Saturday, February 12, 2022

The most important elections are local

Longtime Trump allies, chief among them Steve Bannon, have spread his Big Lie that voter fraud swung the 2020 election against him, and they are striving to take over these offices. In Pennsylvania, they recruited candidates in 2021 to run for “election judge,” a hyper-local and typically uncontested position, with some success.

Pennsylvania may be one of the country’s core swing states, but chances are you haven’t heard of its “election judges.” Even if you closely follow American politics, you likely do not know how their powers compare to those of the state’s county boards of elections, nor when and how any of those officials are selected. For people who hope to protect the election system from the Big Lie, this labyrinth of relevant offices can be a nightmare to navigate.

[...]

The bulk of election administration in the United States takes place at the local level, across thousands of counties and municipalities, as Trump and Bannon’s forces well know. Sleepy offices like county clerk or county auditor determine much of what goes into running elections—determining the number and location of polling places, appointing precinct officials, designing ballots, scheduling early voting options, and overseeing voter registration.

These local officials can ease access to the ballot, and Houston’s clerk drew widespread attention for such reforms in 2020. But they can also mar the election process via policies that close down polling locations, purge eligible residents from the rolls, or fuel long lines.

[...]

These local administrators also have clout in state or federal policymaking.
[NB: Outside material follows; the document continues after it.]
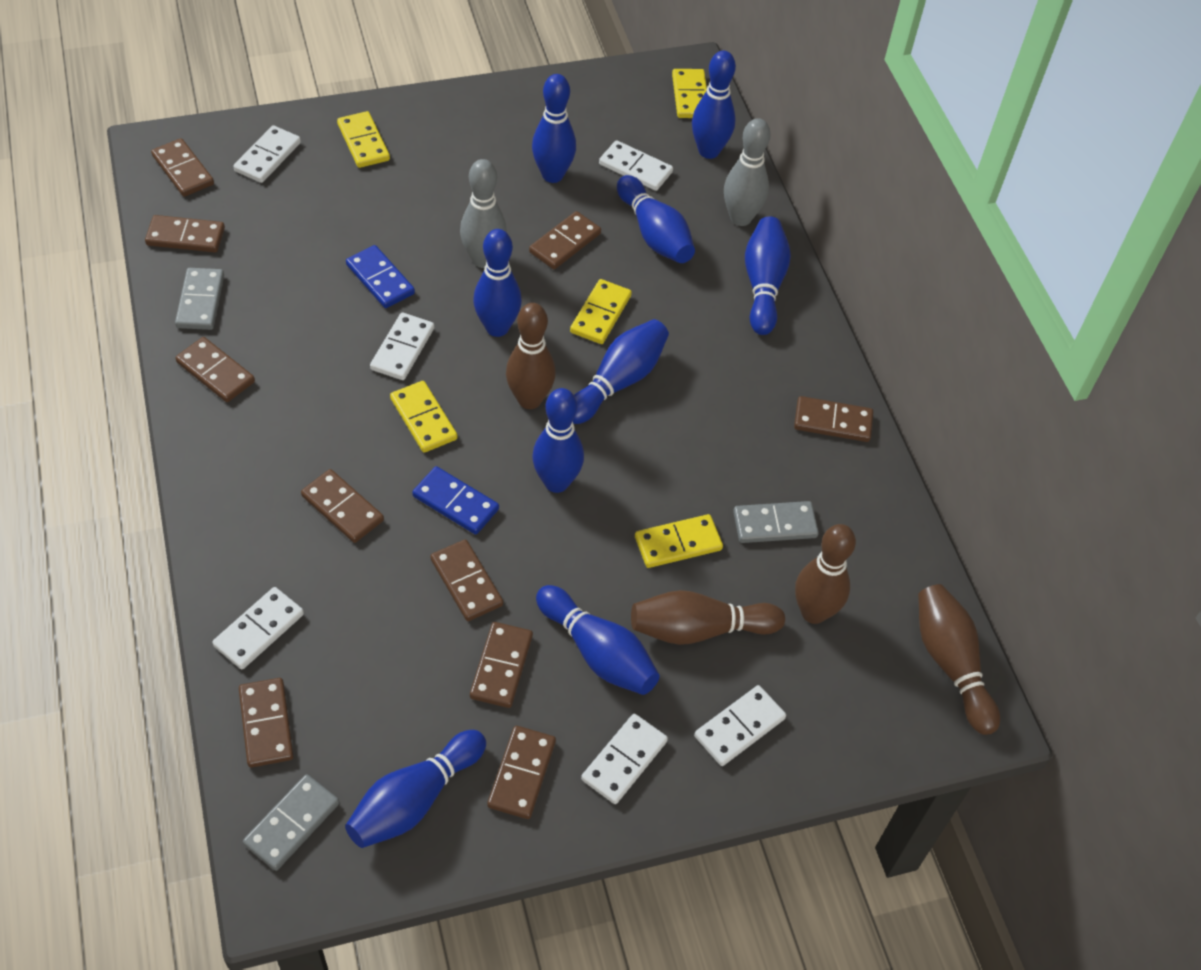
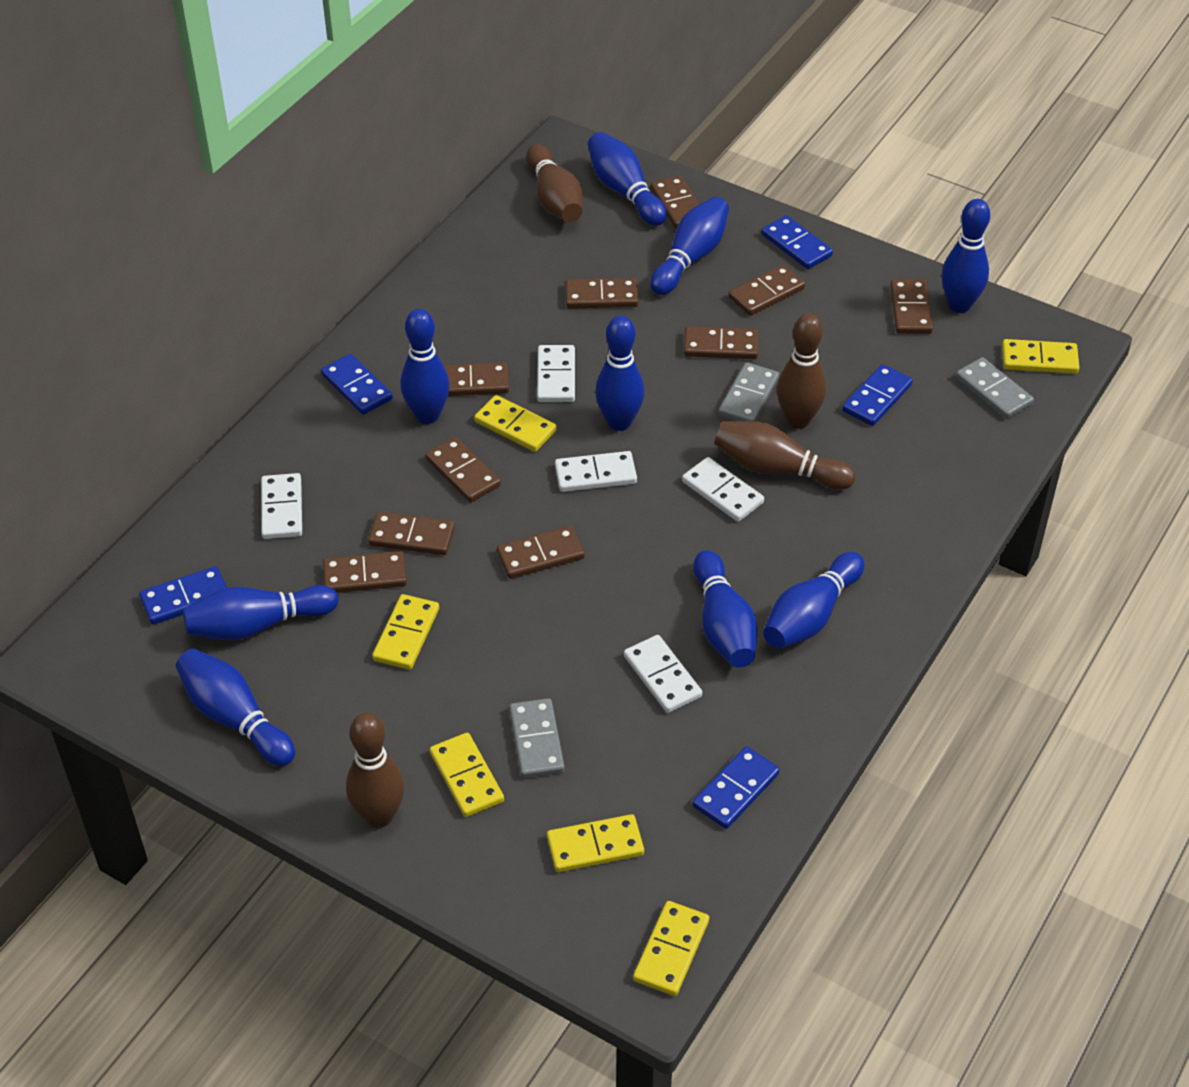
blue domino: 2 -> 5
grey bowling pin: 2 -> 0
white domino: 6 -> 5
yellow domino: 5 -> 6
They are often members of statewide associations that lobby legislatures.

[...]

Every state structures its system differently. Election administration can also vary wildly from county to county within a state. [...] To make matters more confusing, election administration is frequently split between different institutions even within a county. It pulls in officials like sheriffs and tax-assessors, whose formal titles do not reveal their responsibility for running elections.

[...]

Many states provide little if any centralized information about their systems or relevant offices, and it’s even harder to track down when administrators are selected or elected. Even if this was all readily available, the sheer number of election administrators make them a challenge to follow.

This decentralized election administration has a major benefit: It helps prevent any sort of widespread hacking. With so many offices in so many municipalities, it would be functionally impossible to rig a large-scale election. But this dynamic also creates layers of inequity. Depending on where they live, voters within the same state may face different rules.

[...]

A well-financed group’s concerted efforts to win such offices can remain largely under-the-radar, as in Pennsylvania in 2021. Voting rights activists seeking to expand access to the polls may comparatively struggle to organize inside opaque election systems that usually draw little public attention.

Today Bolts is publishing an original database that compiles, state by state, the local institutions that are responsible for administering elections at the county and municipal level.

[...]

And in almost every state, the process of tabulating, canvassing, and officially certifying the votes cast, is conducted in a separate process that may not always involve the same administrators but that has also come under conservative attack. Bolts will dig into these complexities in future work.

  Bolts
Texas has one of the most complex (and controllable by the major party) system, as you might imagine they would.  (Click the graphics for an enlarged view.)


And Pennsylvania's shows how difficult it might be to have a straightforward and honest election in that state.   

Compare those with Missouri's, which surprisingly seems to be fair and unassailable, except in those counties that don't have an election board. And, guess what? That's almost all of them, with the notable exceptions of Jackson (Kansas City) and St. Louis counties. Even the state's capitol county (Cole) has its elections run by the clerk's office.
...but hey, do what you want...you will anyway.